## Input data
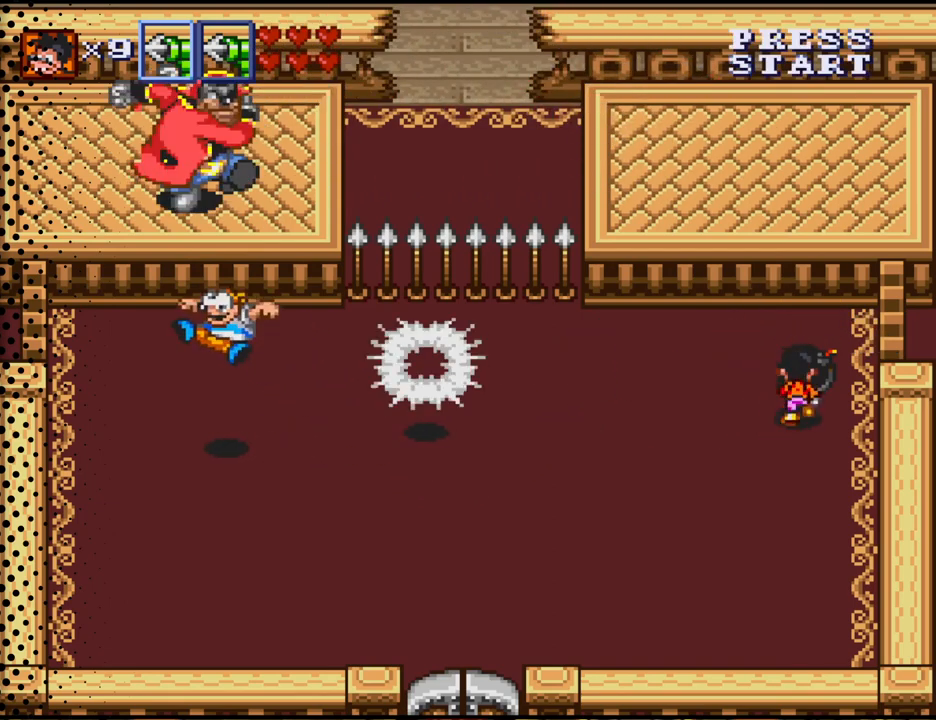
{"buttons": ["DPAD_DOWN"], "events": [[33, "DPAD_RIGHT", "up"], [167, "B", "down"], [167, "DPAD_UP", "up"], [267, "B", "up"], [433, "DPAD_DOWN", "down"]]}
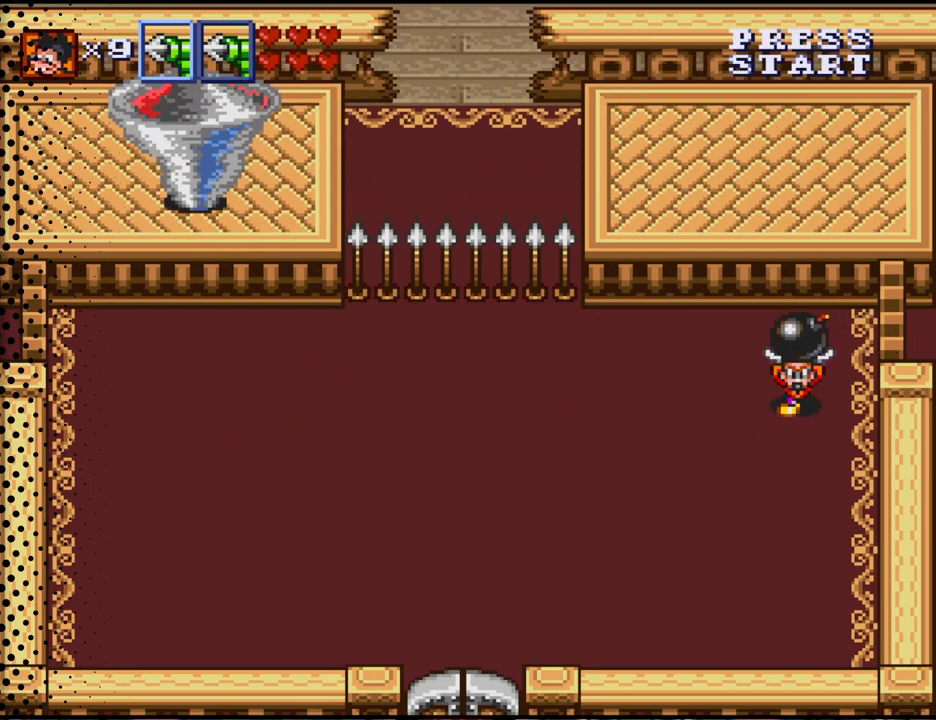
{"buttons": ["DPAD_DOWN", "DPAD_LEFT"], "events": [[167, "DPAD_LEFT", "down"]]}
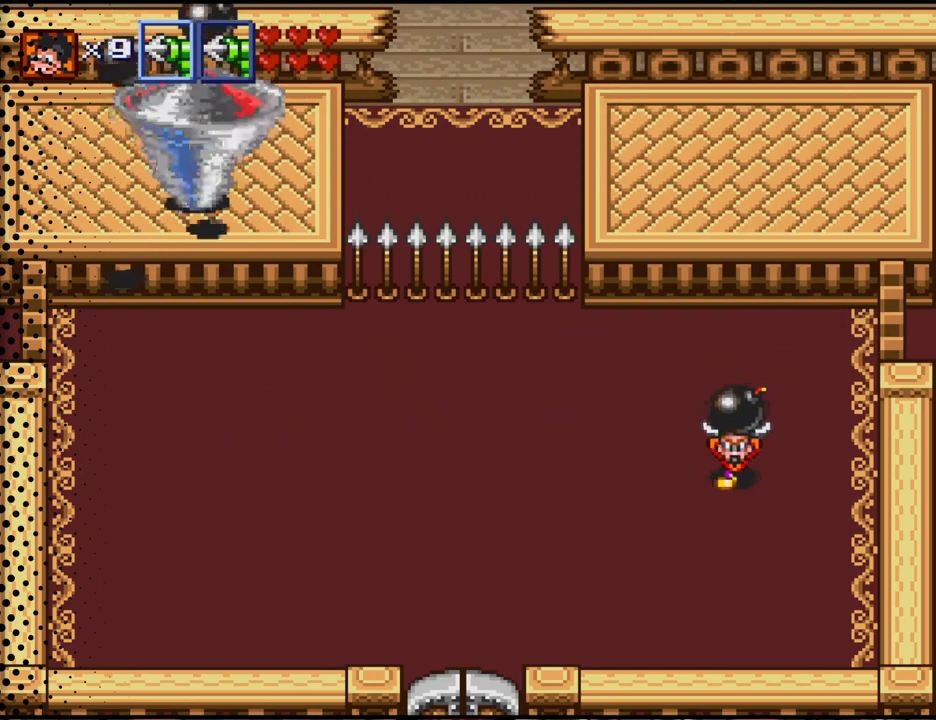
{"buttons": ["DPAD_DOWN", "DPAD_LEFT"], "events": []}
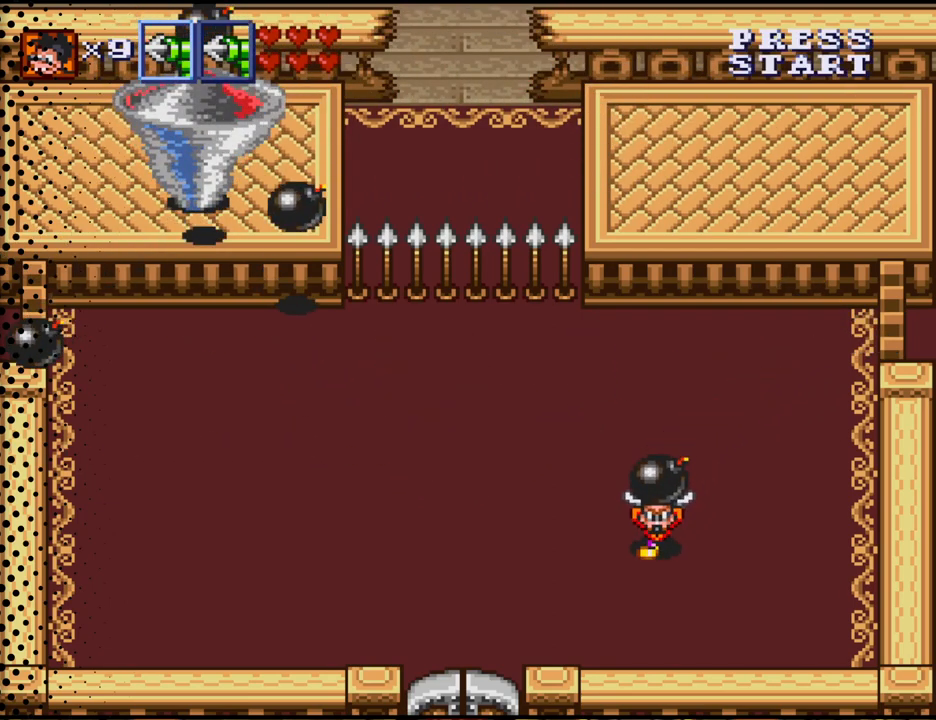
{"buttons": ["DPAD_UP"], "events": [[200, "DPAD_DOWN", "up"], [233, "DPAD_UP", "down"], [267, "DPAD_LEFT", "up"], [333, "B", "down"], [433, "B", "up"]]}
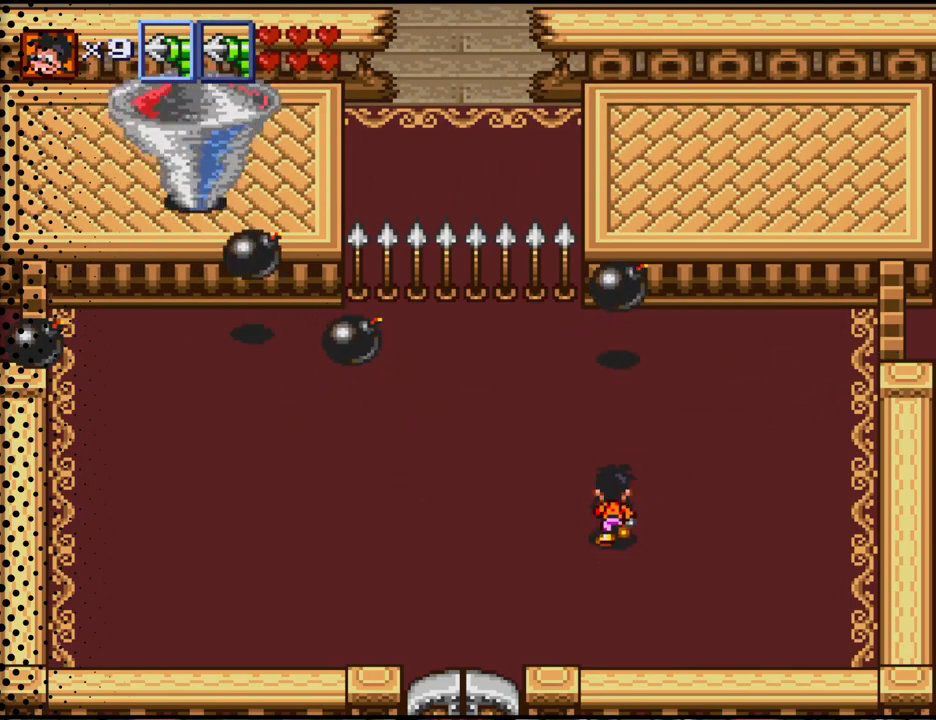
{"buttons": ["DPAD_LEFT"], "events": [[33, "DPAD_LEFT", "down"], [133, "DPAD_UP", "up"]]}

## Assignment
The job is to set down the whole listing exactly, excluding any images.

## Answer
{"buttons": ["DPAD_DOWN"], "events": [[33, "DPAD_RIGHT", "up"], [167, "B", "down"], [167, "DPAD_UP", "up"], [267, "B", "up"], [433, "DPAD_DOWN", "down"]]}
{"buttons": ["DPAD_DOWN", "DPAD_LEFT"], "events": [[167, "DPAD_LEFT", "down"]]}
{"buttons": ["DPAD_DOWN", "DPAD_LEFT"], "events": []}
{"buttons": ["DPAD_UP"], "events": [[200, "DPAD_DOWN", "up"], [233, "DPAD_UP", "down"], [267, "DPAD_LEFT", "up"], [333, "B", "down"], [433, "B", "up"]]}
{"buttons": ["DPAD_LEFT"], "events": [[33, "DPAD_LEFT", "down"], [133, "DPAD_UP", "up"]]}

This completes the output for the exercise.